2005 Salt Lake City Annual Meeting (October 16–19, 2005)

Paper No. 14
Presentation Time: 11:30 AM

LU-HF IN SEDIMENTARY PHOSPHATE: ON THE ROAD TO AN IMPROVED NEOPROTEROZOIC GEOLOGICAL TIME SCALE


BARFOD, Gry Hoffmann, Dept. of Geology, University of California, Davis, One Shields Avenue, Davis, CA 95616, Barfod@geology.ucdavis.edu

Neoproterozoic sedimentary formations record major biological, tectonic and climatic events and the time distribution in the Neoproterozoic is therefore critical for constraining these events. Direct dating of sedimentary rocks is notoriously challenging given the complex mix of old detrital material and syn-depostional phases that make up these rocks, and their often complex burial and diagenetic histories. For these reasons, approximate ages for sediments are commonly indirectly estimated through correlation of chemo-, litho- and/or magneto-stratigraphic records to stratigraphic frameworks that are radiometrically calibrated from ash layer dates (e.g. new time scale from Gradstein et al., 2004). Although ash layers within sedimentary successions have thus significantly improved the basis for calibration, interpolations remain compromised by highly variable sediment accumulation rates and stratigraphic hiatuses. Apatite occurs widely in sedimentary rocks as inorganic precipitates (phosphorite, nodules, crusts) and, in Phanerozoic rocks, as biogenic material (e.g. phosphatic brachiopods, conodonts, fish teeth). The ability of apatite to incorporate elements such as lutetium (Lu) makes it highly suitable for radiometric dating by the Lu-Hf isotope system.

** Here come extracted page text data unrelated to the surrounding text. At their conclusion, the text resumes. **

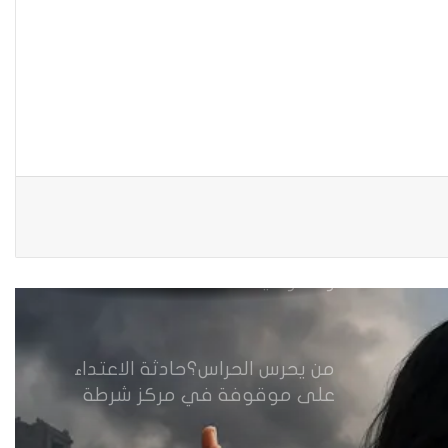
زيدان يبارك فوز السيدات الفائزات
في انتخابات رابطة القاضيات
العراقية
مقاهي النساء في العراق استراحة
وخصوصية
من يحرس الحراس؟حادثة الاعتداء
على موقوفة في مركز شرطة
النهضة تضع وزارة الداخلية العراقية
أمام اختبار حماية النساء واستعادة
الثقة
من العسكرة إلى السلام: كيف
يمكن لحصر السلاح بيد الدولة أن
يعزز تنفيذ القرار 1325 في العراق؟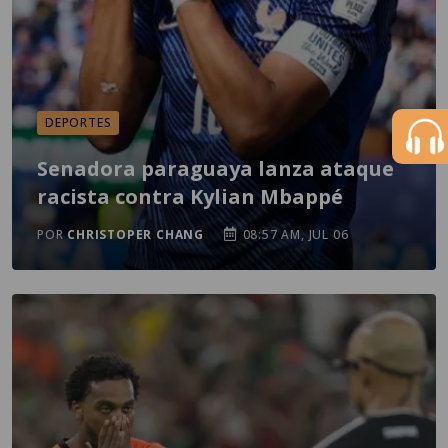
DEPORTES
Senadora paraguaya lanza ataque
racista contra Kylian Mbappé
POR
CHRISTOPER CHANG
08:57 AM, JUL 06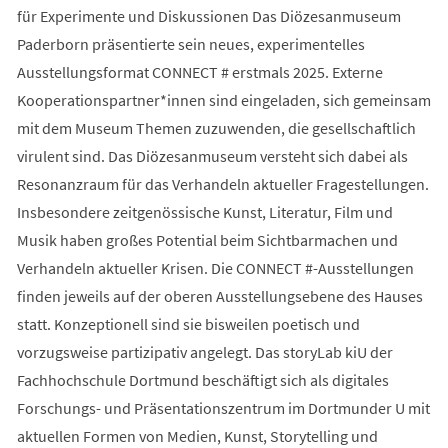
für Experimente und Diskussionen Das Diözesanmuseum
Paderborn präsentierte sein neues, experimentelles
Ausstellungsformat CONNECT # erstmals 2025. Externe
Kooperationspartner*innen sind eingeladen, sich gemeinsam
mit dem Museum Themen zuzuwenden, die gesellschaftlich
virulent sind. Das Diözesanmuseum versteht sich dabei als
Resonanzraum für das Verhandeln aktueller Fragestellungen.
Insbesondere zeitgenössische Kunst, Literatur, Film und
Musik haben großes Potential beim Sichtbarmachen und
Verhandeln aktueller Krisen. Die CONNECT #-Ausstellungen
finden jeweils auf der oberen Ausstellungsebene des Hauses
statt. Konzeptionell sind sie bisweilen poetisch und
vorzugsweise partizipativ angelegt. Das storyLab kiU der
Fachhochschule Dortmund beschäftigt sich als digitales
Forschungs- und Präsentationszentrum im Dortmunder U mit
aktuellen Formen von Medien, Kunst, Storytelling und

The first applications of the Lu-Hf dating method to sedimentary apatite carried out for Late Neoproterozoic phosphorites in S. China and W. Africa will be presented. In both cases, the phosphorites overlie tillites that record extreme Late Neoproterozoic glaciations. The ages thus provide some of the few existing age constraints for these tillites that figure prominently in the “Snowball Earth” model and its alternatives such e.g. the “Slushball Earth”. Although high-precision dating of the geologic record will come primarily from U-Pb and 40Ar-39Ar dating of volcanic rocks and minerals, the Lu-Hf dating technique has great potential for providing powerful temporal constraints on the portions of the sedimentary record lacking ash layers.